The speed of any cultural change depends on how conformist or innovative the learning is. White-crowned sparrows can be traditionalists. In some of the year-round resident populations in coastal California, the birds have been singing the same kinds of songs for at least sixty years. If current rates of cultural change hold into the future, some of the song variants of North American swamp sparrows will last for hundreds of years. In contrast, the songs of indigo buntings, birds of forest edges in the eastern United States, are more labile, always on the move. Indigo buntings sing by cycling through a repertoire of about six different song types. Young males establishing territories pick up song types from established local males, then sing them back to these older birds. But the newcomers also add new embellishments to their songs. Year by year, these novelties add up as the old guard dies off and new cohorts arrive. In just ten years, the song types in any given place are entirely replaced. The speed of cultural change is faster yet among yellow-rumped caciques in Panama. These garrulous, black-and-sulfur birds with daggerlike ivory beaks nest in colonies, dozens of nests in a single tree. Within a colony, birds sing from a repertoire of five to eight songs, copying from one another but also inventing novel variants. Three-quarters of the song varieties that were popular at the start of the breeding season are gone within a year. Yellow-rumped caciques invent their own sounds—whistles, clanks, and toots—and also mimic the sounds of frogs, insects, and other bird species. Rapid cultural evolution in this species is driven by minds that listen carefully to social context, copying songs of colony members and the many voices of the surroundings. Careful listening is then fuel for sonic innovation.

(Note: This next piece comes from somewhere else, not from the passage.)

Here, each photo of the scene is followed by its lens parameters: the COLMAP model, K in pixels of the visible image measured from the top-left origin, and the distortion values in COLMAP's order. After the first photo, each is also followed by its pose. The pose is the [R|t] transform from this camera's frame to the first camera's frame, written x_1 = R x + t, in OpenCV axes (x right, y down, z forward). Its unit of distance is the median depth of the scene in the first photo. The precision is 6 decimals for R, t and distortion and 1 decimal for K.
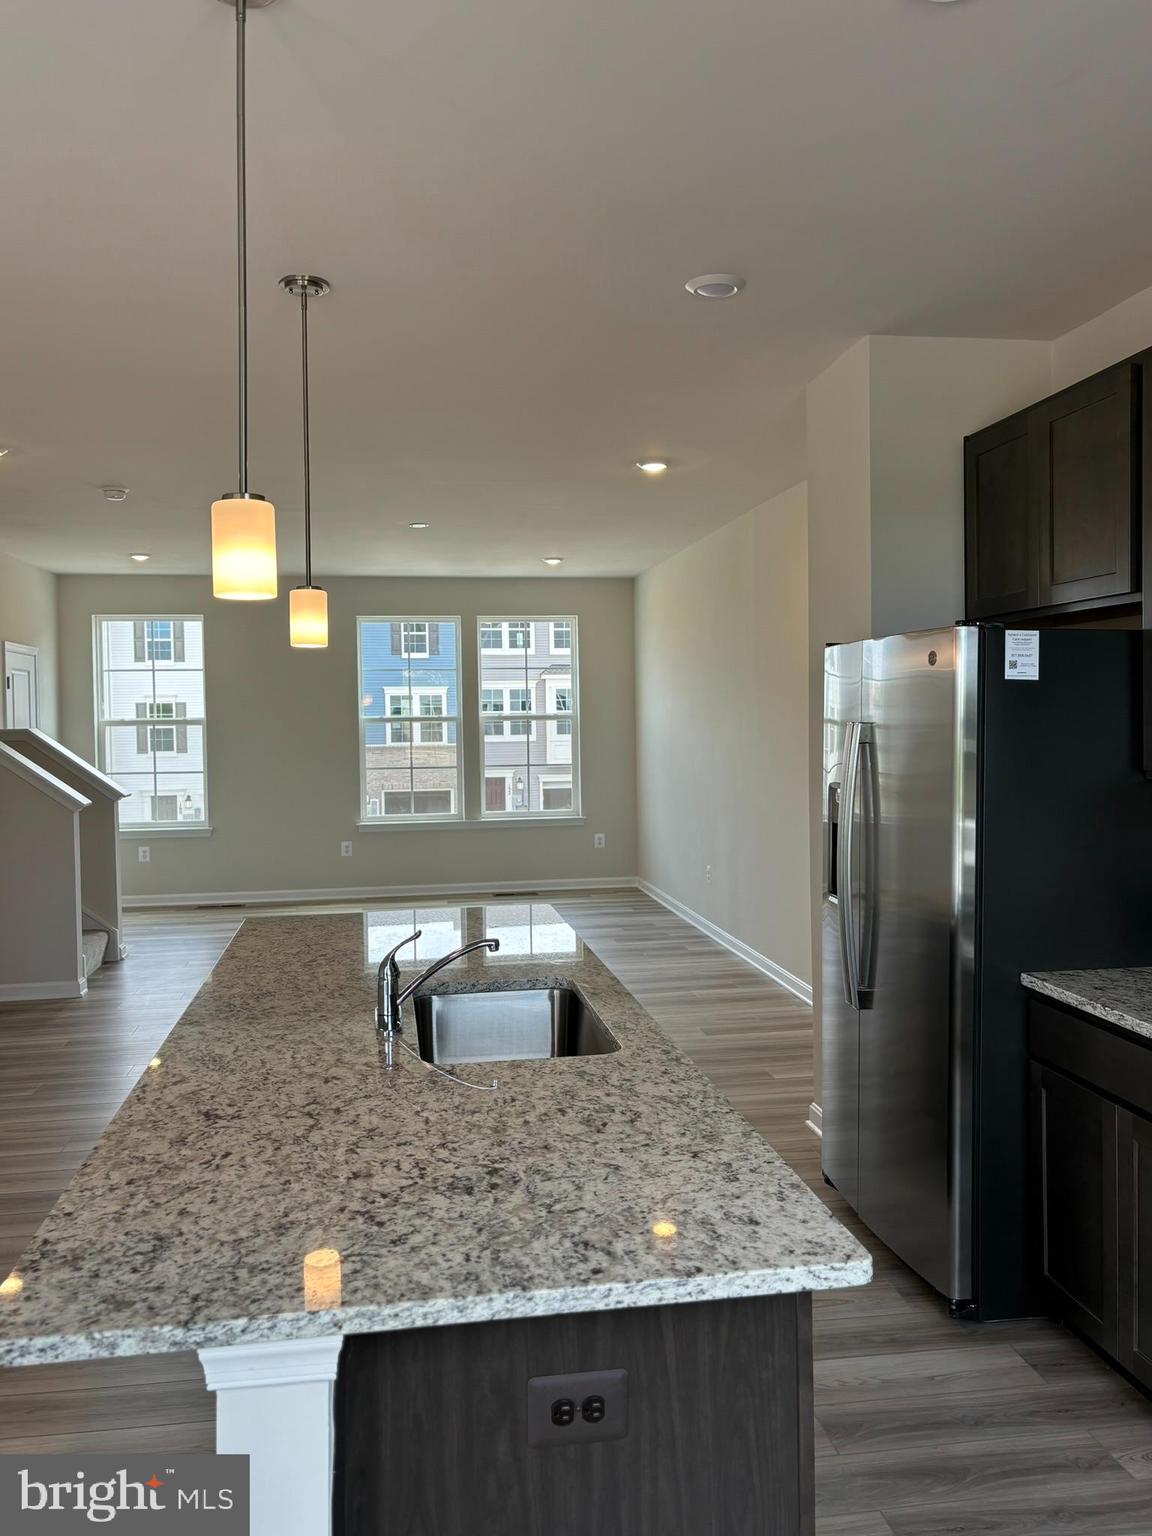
lens RADIAL K [[1213.4, 0, 576.0], [0, 1213.4, 768.0], [0, 0, 1]] dist [-0.045800, 0.159785]
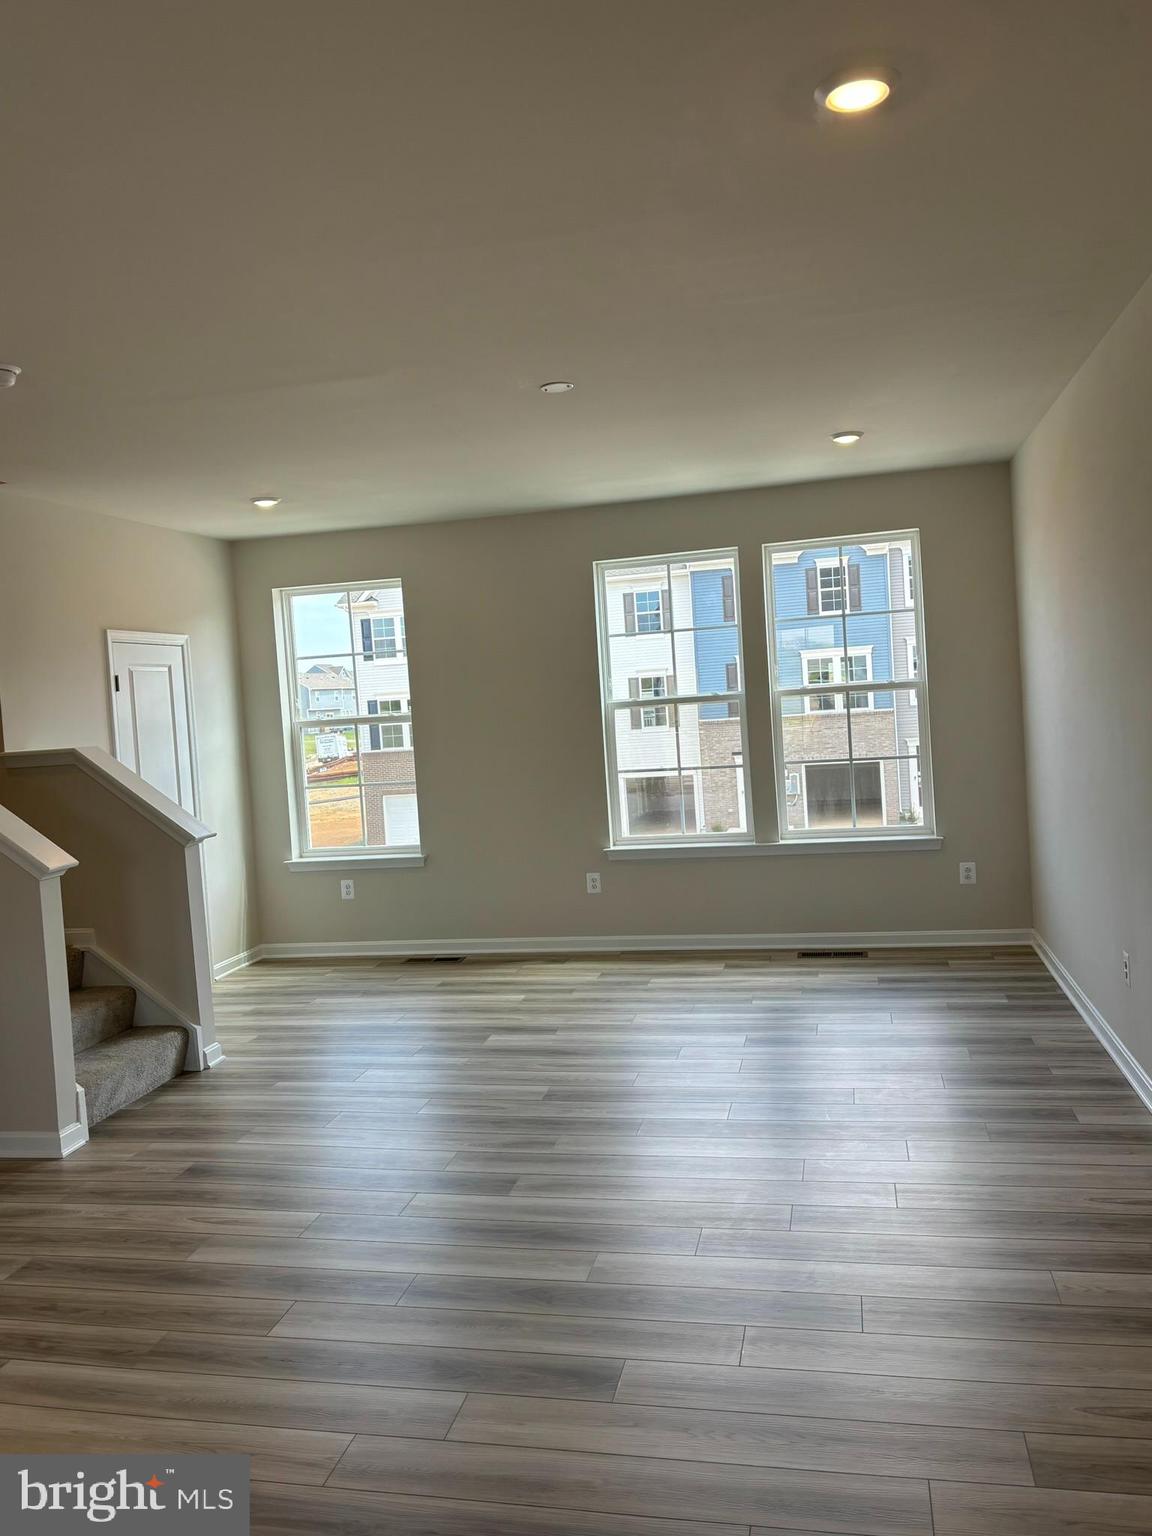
lens RADIAL K [[1182.7, 0, 568.2], [0, 1182.7, 745.7], [0, 0, 1]] dist [0.007117, 0.000529]
pose [[0.921964, -0.032376, -0.385920, 0.112698], [0.037294, 0.999290, 0.005262, -0.031743], [0.385476, -0.019243, 0.922517, 0.545273]]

Vocal learning not only allows sound to change over time, independent of changes in DNA, it also creates geographic diversity. Every colony of yellow-rumped caciques has its own collection of sound, actively curated by the tastes of its members. Colony members mediate their alliances and disputes through noisy, squabbling interchanges of a shared repertoire. When a bird disperses from its natal colony and joins a neighboring group, it tosses its old lingo and quickly adopts the sounds of its new home. For these birds, every nesting tree is a distinctive cultural unit, its boundaries created by the imperative for all colony members to learn and use the same sounds.